## ACTIVITY
From the data below, repeat everything exactly except the images.

## AVAILABLE RECORDS
---------------
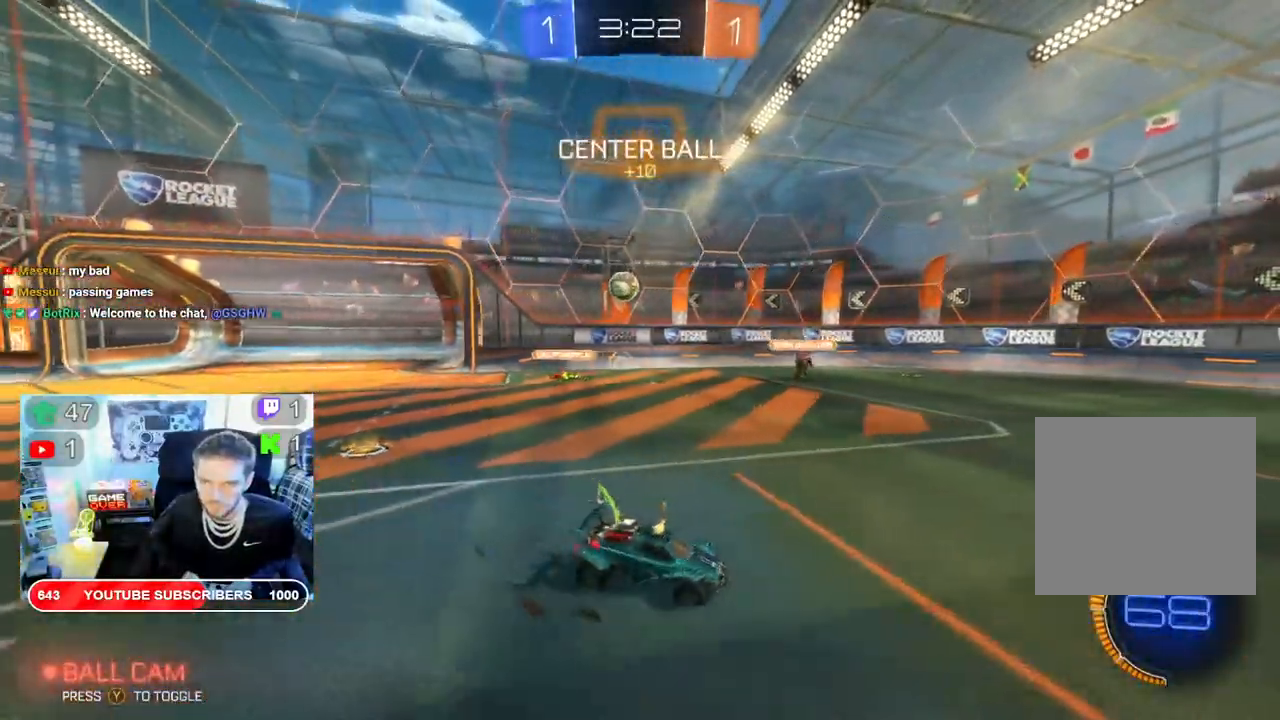
Gameplay with a controller (Xbox layout); each line is a JSON object with the inputs held at the frame after it. "events" lists button and stick changes between this image and that frame as [ms after this image, input, new state], when the widget could be followed in between.
{"buttons": ["X", "R2"], "left_stick": "down-left", "right_stick": "center", "events": [[100, "X", "down"]]}
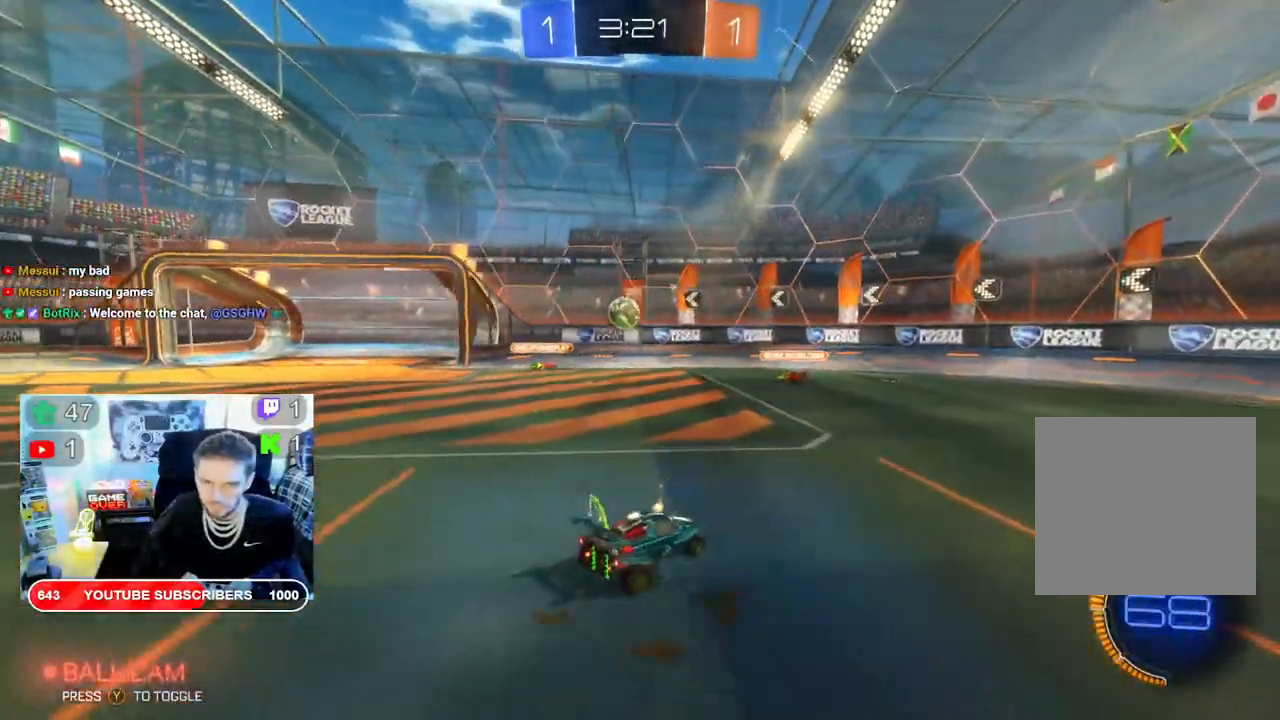
{"buttons": ["X", "R2"], "left_stick": "right", "right_stick": "center", "events": [[133, "left_stick", "right"]]}
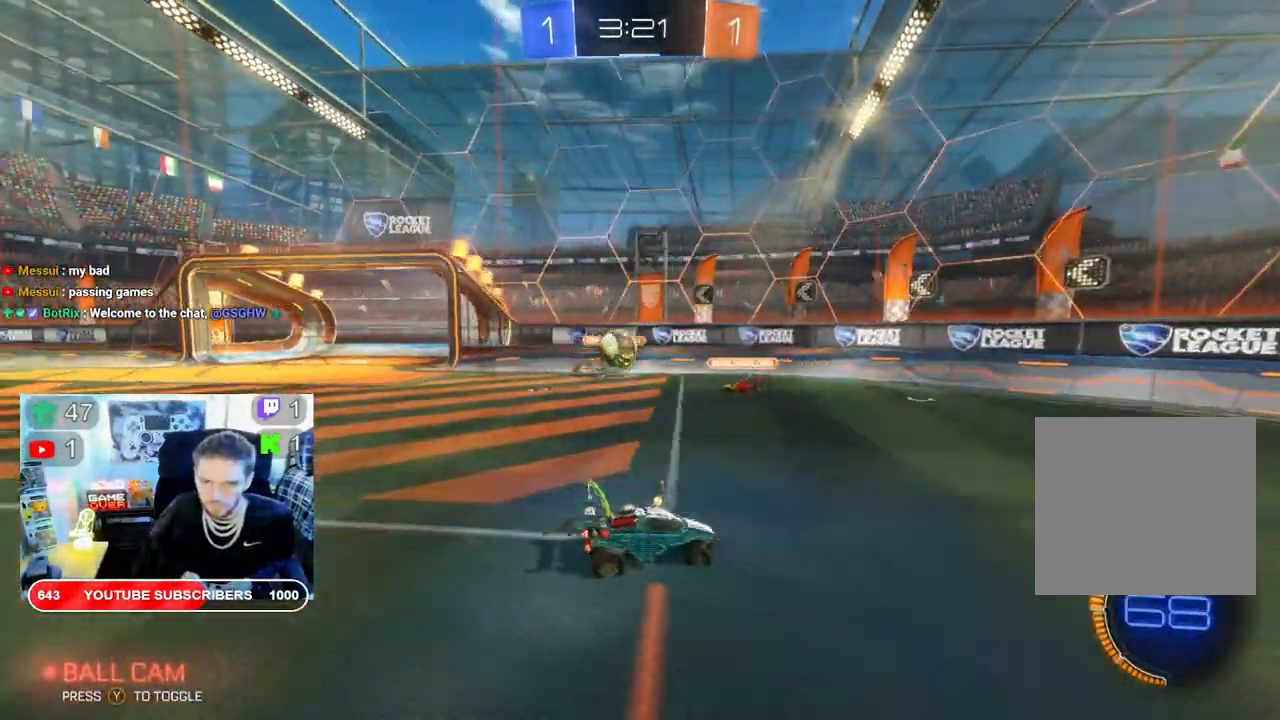
{"buttons": ["X", "R2"], "left_stick": "right", "right_stick": "center", "events": []}
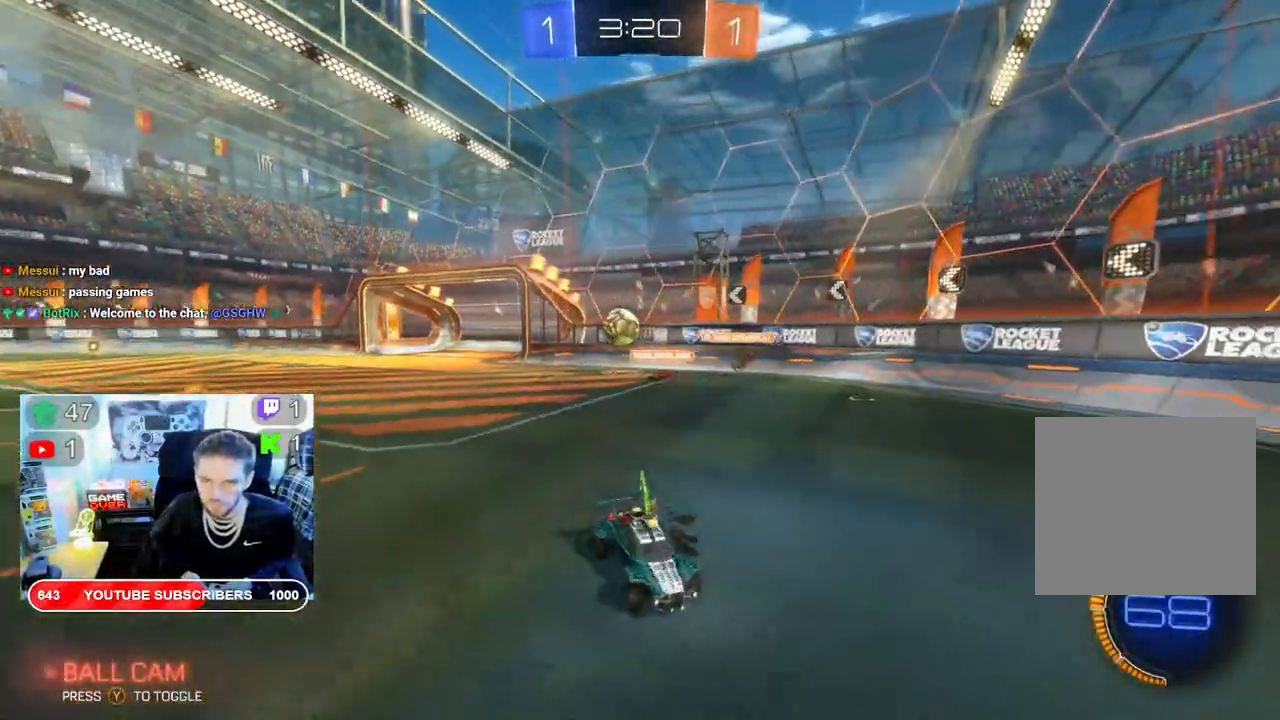
{"buttons": ["R2"], "left_stick": "right", "right_stick": "center", "events": [[467, "X", "up"]]}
---------------
## TASK RESPONSE
Gameplay with a controller (Xbox layout); each line is a JSON object with the inputs held at the frame after it. "events" lists button and stick changes between this image and that frame as [ms after this image, input, new state], when the widget could be followed in between.
{"buttons": ["X", "R2"], "left_stick": "down-left", "right_stick": "center", "events": [[100, "X", "down"]]}
{"buttons": ["X", "R2"], "left_stick": "right", "right_stick": "center", "events": [[133, "left_stick", "right"]]}
{"buttons": ["X", "R2"], "left_stick": "right", "right_stick": "center", "events": []}
{"buttons": ["R2"], "left_stick": "right", "right_stick": "center", "events": [[467, "X", "up"]]}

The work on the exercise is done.